• **Objective**
Copy each of the rows below word for word, changing nothing.

Saved entries
++++

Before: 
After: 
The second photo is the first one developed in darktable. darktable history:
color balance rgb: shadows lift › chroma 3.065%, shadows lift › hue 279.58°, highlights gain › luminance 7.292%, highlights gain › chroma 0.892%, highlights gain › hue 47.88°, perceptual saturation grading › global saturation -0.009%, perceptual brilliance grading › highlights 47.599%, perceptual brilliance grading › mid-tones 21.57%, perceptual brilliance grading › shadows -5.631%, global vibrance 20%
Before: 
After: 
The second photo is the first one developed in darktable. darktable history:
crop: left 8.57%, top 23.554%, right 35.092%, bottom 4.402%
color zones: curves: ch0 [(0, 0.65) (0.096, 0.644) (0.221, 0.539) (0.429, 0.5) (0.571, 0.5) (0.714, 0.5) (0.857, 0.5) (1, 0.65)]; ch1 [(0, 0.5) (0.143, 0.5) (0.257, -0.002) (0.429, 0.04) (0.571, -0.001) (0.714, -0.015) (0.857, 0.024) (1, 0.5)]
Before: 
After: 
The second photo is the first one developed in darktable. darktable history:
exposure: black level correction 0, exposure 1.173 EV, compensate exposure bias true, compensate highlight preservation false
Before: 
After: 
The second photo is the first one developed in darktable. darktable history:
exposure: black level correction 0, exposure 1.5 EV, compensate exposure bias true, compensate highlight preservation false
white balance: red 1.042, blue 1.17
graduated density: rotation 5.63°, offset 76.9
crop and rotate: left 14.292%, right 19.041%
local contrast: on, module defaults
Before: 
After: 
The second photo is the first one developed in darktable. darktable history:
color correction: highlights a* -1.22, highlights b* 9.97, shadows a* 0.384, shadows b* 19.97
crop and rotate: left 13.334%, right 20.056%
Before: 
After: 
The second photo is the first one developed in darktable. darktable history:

++++

• **Result of this task**
Before: 
After: 
The second photo is the first one developed in darktable. darktable history:
color balance rgb: shadows lift › chroma 3.065%, shadows lift › hue 279.58°, highlights gain › luminance 7.292%, highlights gain › chroma 0.892%, highlights gain › hue 47.88°, perceptual saturation grading › global saturation -0.009%, perceptual brilliance grading › highlights 47.599%, perceptual brilliance grading › mid-tones 21.57%, perceptual brilliance grading › shadows -5.631%, global vibrance 20%
Before: 
After: 
The second photo is the first one developed in darktable. darktable history:
crop: left 8.57%, top 23.554%, right 35.092%, bottom 4.402%
color zones: curves: ch0 [(0, 0.65) (0.096, 0.644) (0.221, 0.539) (0.429, 0.5) (0.571, 0.5) (0.714, 0.5) (0.857, 0.5) (1, 0.65)]; ch1 [(0, 0.5) (0.143, 0.5) (0.257, -0.002) (0.429, 0.04) (0.571, -0.001) (0.714, -0.015) (0.857, 0.024) (1, 0.5)]
Before: 
After: 
The second photo is the first one developed in darktable. darktable history:
exposure: black level correction 0, exposure 1.173 EV, compensate exposure bias true, compensate highlight preservation false
Before: 
After: 
The second photo is the first one developed in darktable. darktable history:
exposure: black level correction 0, exposure 1.5 EV, compensate exposure bias true, compensate highlight preservation false
white balance: red 1.042, blue 1.17
graduated density: rotation 5.63°, offset 76.9
crop and rotate: left 14.292%, right 19.041%
local contrast: on, module defaults
Before: 
After: 
The second photo is the first one developed in darktable. darktable history:
color correction: highlights a* -1.22, highlights b* 9.97, shadows a* 0.384, shadows b* 19.97
crop and rotate: left 13.334%, right 20.056%
Before: 
After: 
The second photo is the first one developed in darktable. darktable history:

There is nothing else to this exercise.